Well with the drop in the economy, working with galleries became too burdensome; moving work became difficult for the galleries and me. I became uninterested in doing solo exhibits any longer unless they were local. I never stopped making work, but started doing a lot more experimenting, exploring with different media and found things I was more interested in rather than painting. Textiles and fabrics became my muse.
How do you go about beginning a new piece? Do you have an idea already in mind, or do you just start working with materials or drawings to find the departure point?
I really don’t plan my work. I of course have a “way” of making things, but if there is an inkling of an idea it is just that. Lately I have been working from the paintings of others as a departure point, which is as close to having an idea as I get. Mostly I am simply borrowing the composition.
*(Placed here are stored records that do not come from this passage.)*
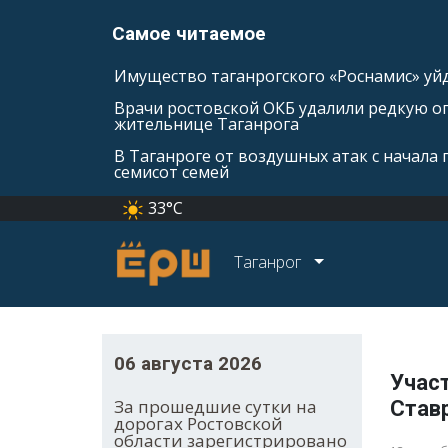
Самое читаемое
Имущество таганрогского «Роснамис» уйд
Врачи ростовской ОКБ удалили редкую оп
жительнице Таганрога
В Таганроге от воздушных атак с начала
семисот семей
33°C
Таганрог
06 августа 2026
Учас
За прошедшие сутки на
Став
дорогах Ростовской
области зарегистрировано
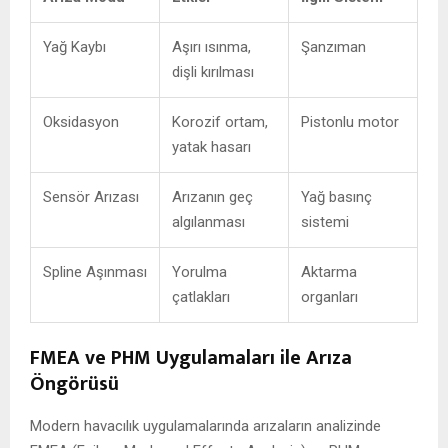
Yağ Kaybı
Aşırı ısınma,
Şanzıman
dişli kırılması
Oksidasyon
Korozif ortam,
Pistonlu motor
yatak hasarı
Sensör Arızası
Arızanın geç
Yağ basınç
algılanması
sistemi
Spline Aşınması
Yorulma
Aktarma
çatlakları
organları
FMEA ve PHM Uygulamaları ile Arıza
Öngörüsü
Modern havacılık uygulamalarında arızaların analizinde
Photography has worked its way into my work in an indirect manner, and it’s just done with my telephone. I collect materials that I have made or shot to build the work. I have a rule that I can’t use found imagery; it has to all come from me. Psychologically it works for me since the work is made intuitively. I feel it’s a more honest way of working. Or maybe I’m just crazy.
I get the feeling that you’re creating these works primarily to entertain something personal for your own well being, not for any exhibitions or commercial interests. Would that be correct? And if that’s the case, do you give more thought or different attention to a public work than you would one of your free explorations?
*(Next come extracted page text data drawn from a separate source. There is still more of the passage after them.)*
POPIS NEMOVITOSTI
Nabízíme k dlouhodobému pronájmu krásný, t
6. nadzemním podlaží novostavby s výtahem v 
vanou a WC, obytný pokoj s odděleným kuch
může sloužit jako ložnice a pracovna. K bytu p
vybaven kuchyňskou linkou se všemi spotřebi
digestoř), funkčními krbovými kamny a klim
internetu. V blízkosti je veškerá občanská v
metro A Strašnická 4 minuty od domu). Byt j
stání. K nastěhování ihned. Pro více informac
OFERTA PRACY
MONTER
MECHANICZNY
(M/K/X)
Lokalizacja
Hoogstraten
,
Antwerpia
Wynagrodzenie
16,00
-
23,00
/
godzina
You are right. I don’t really consider the work to be exhibited or used commercially. I make what I want to see. It’s not really by choice but just how it happens. I go where the work takes me. It’s much more enjoyable than trying to “plan” an exhibit. Luckily there are other ways to get by than just showing in galleries.
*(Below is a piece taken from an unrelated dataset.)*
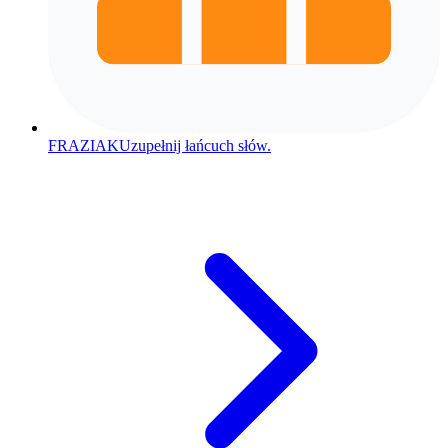
FRAZIAK
Uzupełnij łańcuch słów.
If I do work with a gallery it needs to be with someone that is interested in allowing my personal meanderings take whichever form they may. It’s difficult to find folks with that sensibility. I’m more selective than I used to be. I’m looking for good relationships.
Life is one free exploration. I however choose to spend most of my time in the studio making stuff.
When do you think your most prolific time of day or week is? Is there any difference in the best times to work, or when the ideas or inspirations are most vivid?
The late afternoon and evening are the best times to dig in. I typically get up around 7-8am and work for 4-6 hours. Then I take the afternoon off and get back to it around 4-5pm and work for 2-4 hours. It also depends on how the work is going. If something is clicking there isn’t a break and I work on through the day. The work is always the dictator.
What is an obstacle that you’ve overcome as an artist? Are there any things in your life as an artist that have made you stronger as a person and helped your art grow?
Depression has been a huge obstacle. I think that is just from being human, not necessarily because I’m an artist. There have been times where I haven’t been able to function in the world effectively and just sank deep into my work. It gets dark in there sometimes. I have taken multiple steps to rise above that which has helped tremendously. I feel my work is stronger for it and I am looking forward instead of replaying the past. New chapters are being discovered.
That being said, are there any lessons that you’ve learned that you could pass on to the younger generation of artists as they begin their journeys?
My only advice would not to get wrapped up in the fame, money or having a lot of exhibits. It holds no value. Enjoy making work that you enjoy being around. If you are having fun it shows. Often the slow road is more rewarding.
Are there any exhibitions or places that people can see these beautiful creations in person in the near future? Anything on the horizon?
I was fortunate to be nominated for a Neddy award this year. I will be exhibiting some of my new work in an upcoming exhibition this September here in Seattle at the Cornish College of the Arts. Beyond that the future is wide open. Anything can happen.